Instructions to follow >> Give back the line below containing "Différence entre soins" and every later line, exactly.

---*---

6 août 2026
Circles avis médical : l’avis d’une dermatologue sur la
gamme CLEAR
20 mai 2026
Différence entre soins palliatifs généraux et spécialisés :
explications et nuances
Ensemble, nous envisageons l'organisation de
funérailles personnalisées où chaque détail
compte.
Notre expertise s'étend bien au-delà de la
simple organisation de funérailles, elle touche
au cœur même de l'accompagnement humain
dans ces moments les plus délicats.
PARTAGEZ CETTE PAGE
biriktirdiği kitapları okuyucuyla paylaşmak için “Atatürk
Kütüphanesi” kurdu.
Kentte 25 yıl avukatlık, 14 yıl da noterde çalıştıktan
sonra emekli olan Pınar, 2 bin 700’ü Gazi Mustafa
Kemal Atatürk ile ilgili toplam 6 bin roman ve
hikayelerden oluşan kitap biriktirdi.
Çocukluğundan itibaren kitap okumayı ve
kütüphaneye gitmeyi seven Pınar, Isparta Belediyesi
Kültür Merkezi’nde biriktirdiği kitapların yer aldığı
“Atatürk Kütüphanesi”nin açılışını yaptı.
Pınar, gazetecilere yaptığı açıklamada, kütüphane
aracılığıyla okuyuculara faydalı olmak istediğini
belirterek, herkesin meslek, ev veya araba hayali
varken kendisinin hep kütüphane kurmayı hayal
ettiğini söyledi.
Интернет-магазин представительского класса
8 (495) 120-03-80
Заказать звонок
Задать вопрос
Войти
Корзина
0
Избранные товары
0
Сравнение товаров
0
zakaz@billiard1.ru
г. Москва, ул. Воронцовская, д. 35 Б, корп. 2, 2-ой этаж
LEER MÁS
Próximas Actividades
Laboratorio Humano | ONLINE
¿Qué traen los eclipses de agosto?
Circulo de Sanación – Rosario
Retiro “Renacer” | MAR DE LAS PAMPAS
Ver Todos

---*---

Exercise answer >>
Différence entre soins palliatifs généraux et spécialisés :
explications et nuances
Ensemble, nous envisageons l'organisation de
funérailles personnalisées où chaque détail
compte.
Notre expertise s'étend bien au-delà de la
simple organisation de funérailles, elle touche
au cœur même de l'accompagnement humain
dans ces moments les plus délicats.
PARTAGEZ CETTE PAGE
biriktirdiği kitapları okuyucuyla paylaşmak için “Atatürk
Kütüphanesi” kurdu.
Kentte 25 yıl avukatlık, 14 yıl da noterde çalıştıktan
sonra emekli olan Pınar, 2 bin 700’ü Gazi Mustafa
Kemal Atatürk ile ilgili toplam 6 bin roman ve
hikayelerden oluşan kitap biriktirdi.
Çocukluğundan itibaren kitap okumayı ve
kütüphaneye gitmeyi seven Pınar, Isparta Belediyesi
Kültür Merkezi’nde biriktirdiği kitapların yer aldığı
“Atatürk Kütüphanesi”nin açılışını yaptı.
Pınar, gazetecilere yaptığı açıklamada, kütüphane
aracılığıyla okuyuculara faydalı olmak istediğini
belirterek, herkesin meslek, ev veya araba hayali
varken kendisinin hep kütüphane kurmayı hayal
ettiğini söyledi.
Интернет-магазин представительского класса
8 (495) 120-03-80
Заказать звонок
Задать вопрос
Войти
Корзина
0
Избранные товары
0
Сравнение товаров
0
zakaz@billiard1.ru
г. Москва, ул. Воронцовская, д. 35 Б, корп. 2, 2-ой этаж
LEER MÁS
Próximas Actividades
Laboratorio Humano | ONLINE
¿Qué traen los eclipses de agosto?
Circulo de Sanación – Rosario
Retiro “Renacer” | MAR DE LAS PAMPAS
Ver Todos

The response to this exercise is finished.